> _Exercise details_
Would you repeat the whole listing exactly, pictures excluded?

> _Task input_
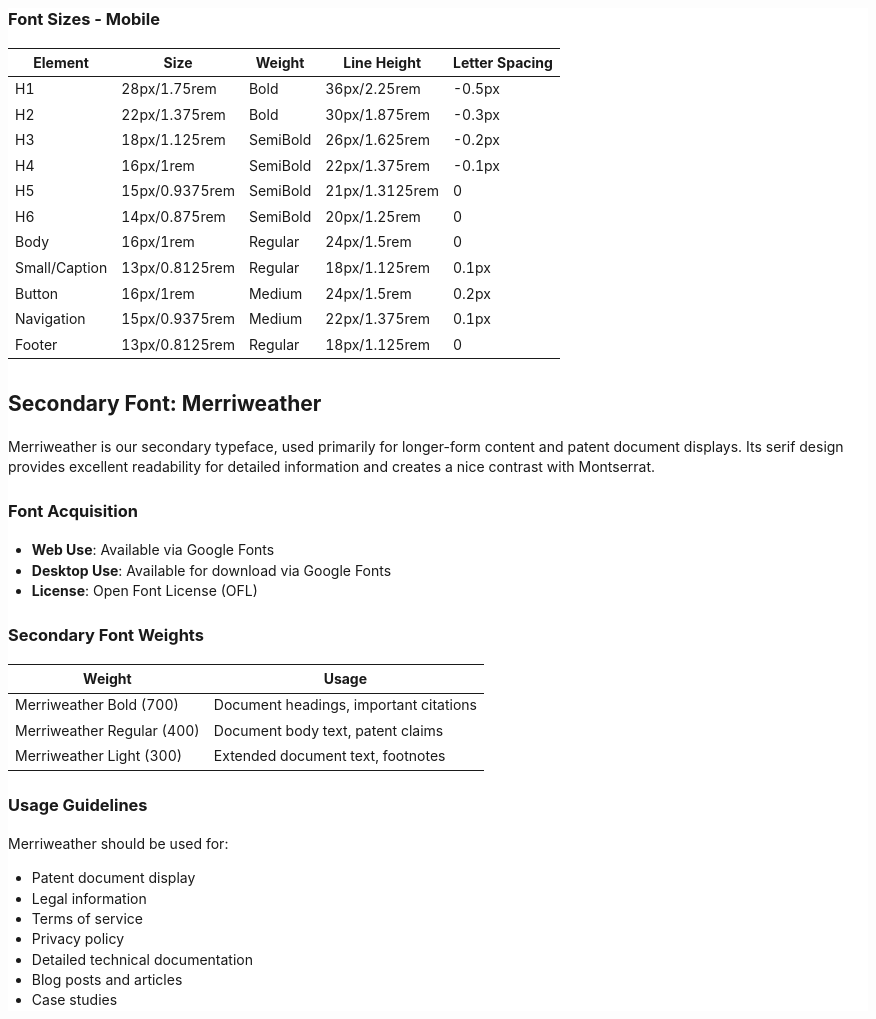 ### Font Sizes - Mobile

| Element | Size | Weight | Line Height | Letter Spacing |
|---------|------|--------|-------------|---------------|
| H1 | 28px/1.75rem | Bold | 36px/2.25rem | -0.5px |
| H2 | 22px/1.375rem | Bold | 30px/1.875rem | -0.3px |
| H3 | 18px/1.125rem | SemiBold | 26px/1.625rem | -0.2px |
| H4 | 16px/1rem | SemiBold | 22px/1.375rem | -0.1px |
| H5 | 15px/0.9375rem | SemiBold | 21px/1.3125rem | 0 |
| H6 | 14px/0.875rem | SemiBold | 20px/1.25rem | 0 |
| Body | 16px/1rem | Regular | 24px/1.5rem | 0 |
| Small/Caption | 13px/0.8125rem | Regular | 18px/1.125rem | 0.1px |
| Button | 16px/1rem | Medium | 24px/1.5rem | 0.2px |
| Navigation | 15px/0.9375rem | Medium | 22px/1.375rem | 0.1px |
| Footer | 13px/0.8125rem | Regular | 18px/1.125rem | 0 |

## Secondary Font: Merriweather

Merriweather is our secondary typeface, used primarily for longer-form content and patent document displays. Its serif design provides excellent readability for detailed information and creates a nice contrast with Montserrat.

### Font Acquisition

- **Web Use**: Available via Google Fonts
- **Desktop Use**: Available for download via Google Fonts
- **License**: Open Font License (OFL)

### Secondary Font Weights

| Weight | Usage |
|--------|-------|
| Merriweather Bold (700) | Document headings, important citations |
| Merriweather Regular (400) | Document body text, patent claims |
| Merriweather Light (300) | Extended document text, footnotes |

### Usage Guidelines

Merriweather should be used for:
- Patent document display
- Legal information
- Terms of service
- Privacy policy
- Detailed technical documentation
- Blog posts and articles
- Case studies
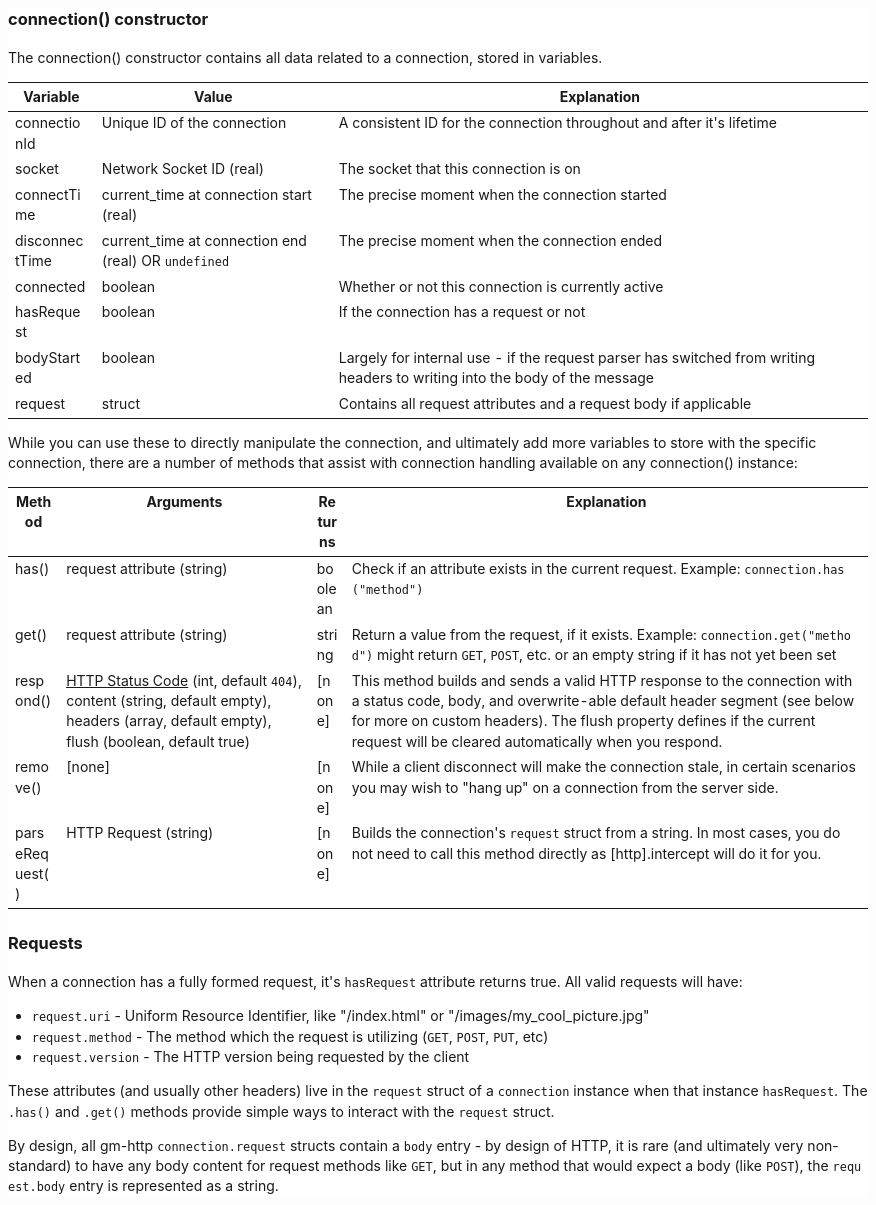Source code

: ### connection() constructor
The connection() constructor contains all data related to a connection, stored in variables.

|Variable| Value | Explanation |
|--|--|--|
| connectionId | Unique ID of the connection | A consistent ID for the connection throughout and after it's lifetime |
| socket | Network Socket ID (real) | The socket that this connection is on |
| connectTime | current_time at connection start (real) | The precise moment when the connection started |
| disconnectTime | current_time at connection end (real) OR `undefined` | The precise moment when the connection ended |
|connected |boolean| Whether or not this connection is currently active
| hasRequest | boolean | If the connection has a request or not |
| bodyStarted | boolean | Largely for internal use - if the request parser has switched from writing headers to writing into the body of the message |
| request | struct | Contains all request attributes and a request body if applicable |

While you can use these to directly manipulate the connection, and ultimately add more variables to store with the specific connection, there are a number of methods that assist with connection handling available on any connection() instance:

| Method | Arguments | Returns | Explanation |
|--|--|--|--|
|has()| request attribute (string)| boolean | Check if an attribute exists in the current request. Example: `connection.has("method")`|
|get()| request attribute (string)| string | Return a value from the request, if it exists. Example: `connection.get("method")` might return `GET`, `POST`, etc. or an empty string if it has not yet been set |
| respond() | [HTTP Status Code](https://www.iana.org/assignments/http-status-codes/http-status-codes.xhtml) (int, default `404`), content (string, default empty), headers (array, default empty), flush (boolean, default true)|[none]|This method builds and sends a valid HTTP response to the connection with a status code, body, and overwrite-able default header segment (see below for more on custom headers). The flush property defines if the current request will be cleared automatically when you respond.
| remove() | [none] | [none] | While a client disconnect will make the connection stale, in certain scenarios you may wish to "hang up" on a connection from the server side. |
| parseRequest() | HTTP Request (string) | [none] | Builds the connection's `request` struct from a string. In most cases, you do not need to call this method directly as [http].intercept will do it for you. | 

### Requests
When a connection has a fully formed request, it's `hasRequest` attribute returns true. All valid requests will have:

 - `request.uri` - Uniform Resource Identifier, like "/index.html" or
   "/images/my_cool_picture.jpg"
- `request.method` - The method which the request is utilizing (`GET`, `POST`, `PUT`, etc)
- `request.version` - The HTTP version being requested by the client

These attributes (and usually other headers) live in the `request` struct of a `connection` instance when that instance `hasRequest`. The `.has()` and `.get()` methods provide simple ways to interact with the `request` struct.

By design, all gm-http `connection.request` structs contain a `body` entry - by design of HTTP, it is rare (and ultimately very non-standard) to have any body content for request methods like `GET`, but in any method that would expect a body (like `POST`), the `request.body` entry is represented as a string.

> _Result of the exercise_
 ### Font Sizes - Mobile

| Element | Size | Weight | Line Height | Letter Spacing |
|---------|------|--------|-------------|---------------|
| H1 | 28px/1.75rem | Bold | 36px/2.25rem | -0.5px |
| H2 | 22px/1.375rem | Bold | 30px/1.875rem | -0.3px |
| H3 | 18px/1.125rem | SemiBold | 26px/1.625rem | -0.2px |
| H4 | 16px/1rem | SemiBold | 22px/1.375rem | -0.1px |
| H5 | 15px/0.9375rem | SemiBold | 21px/1.3125rem | 0 |
| H6 | 14px/0.875rem | SemiBold | 20px/1.25rem | 0 |
| Body | 16px/1rem | Regular | 24px/1.5rem | 0 |
| Small/Caption | 13px/0.8125rem | Regular | 18px/1.125rem | 0.1px |
| Button | 16px/1rem | Medium | 24px/1.5rem | 0.2px |
| Navigation | 15px/0.9375rem | Medium | 22px/1.375rem | 0.1px |
| Footer | 13px/0.8125rem | Regular | 18px/1.125rem | 0 |

## Secondary Font: Merriweather

Merriweather is our secondary typeface, used primarily for longer-form content and patent document displays. Its serif design provides excellent readability for detailed information and creates a nice contrast with Montserrat.

### Font Acquisition

- **Web Use**: Available via Google Fonts
- **Desktop Use**: Available for download via Google Fonts
- **License**: Open Font License (OFL)

### Secondary Font Weights

| Weight | Usage |
|--------|-------|
| Merriweather Bold (700) | Document headings, important citations |
| Merriweather Regular (400) | Document body text, patent claims |
| Merriweather Light (300) | Extended document text, footnotes |

### Usage Guidelines

Merriweather should be used for:
- Patent document display
- Legal information
- Terms of service
- Privacy policy
- Detailed technical documentation
- Blog posts and articles
- Case studies
Source code

: ### connection() constructor
The connection() constructor contains all data related to a connection, stored in variables.

|Variable| Value | Explanation |
|--|--|--|
| connectionId | Unique ID of the connection | A consistent ID for the connection throughout and after it's lifetime |
| socket | Network Socket ID (real) | The socket that this connection is on |
| connectTime | current_time at connection start (real) | The precise moment when the connection started |
| disconnectTime | current_time at connection end (real) OR `undefined` | The precise moment when the connection ended |
|connected |boolean| Whether or not this connection is currently active
| hasRequest | boolean | If the connection has a request or not |
| bodyStarted | boolean | Largely for internal use - if the request parser has switched from writing headers to writing into the body of the message |
| request | struct | Contains all request attributes and a request body if applicable |

While you can use these to directly manipulate the connection, and ultimately add more variables to store with the specific connection, there are a number of methods that assist with connection handling available on any connection() instance:

| Method | Arguments | Returns | Explanation |
|--|--|--|--|
|has()| request attribute (string)| boolean | Check if an attribute exists in the current request. Example: `connection.has("method")`|
|get()| request attribute (string)| string | Return a value from the request, if it exists. Example: `connection.get("method")` might return `GET`, `POST`, etc. or an empty string if it has not yet been set |
| respond() | [HTTP Status Code](https://www.iana.org/assignments/http-status-codes/http-status-codes.xhtml) (int, default `404`), content (string, default empty), headers (array, default empty), flush (boolean, default true)|[none]|This method builds and sends a valid HTTP response to the connection with a status code, body, and overwrite-able default header segment (see below for more on custom headers). The flush property defines if the current request will be cleared automatically when you respond.
| remove() | [none] | [none] | While a client disconnect will make the connection stale, in certain scenarios you may wish to "hang up" on a connection from the server side. |
| parseRequest() | HTTP Request (string) | [none] | Builds the connection's `request` struct from a string. In most cases, you do not need to call this method directly as [http].intercept will do it for you. | 

### Requests
When a connection has a fully formed request, it's `hasRequest` attribute returns true. All valid requests will have:

 - `request.uri` - Uniform Resource Identifier, like "/index.html" or
   "/images/my_cool_picture.jpg"
- `request.method` - The method which the request is utilizing (`GET`, `POST`, `PUT`, etc)
- `request.version` - The HTTP version being requested by the client

These attributes (and usually other headers) live in the `request` struct of a `connection` instance when that instance `hasRequest`. The `.has()` and `.get()` methods provide simple ways to interact with the `request` struct.

By design, all gm-http `connection.request` structs contain a `body` entry - by design of HTTP, it is rare (and ultimately very non-standard) to have any body content for request methods like `GET`, but in any method that would expect a body (like `POST`), the `request.body` entry is represented as a string.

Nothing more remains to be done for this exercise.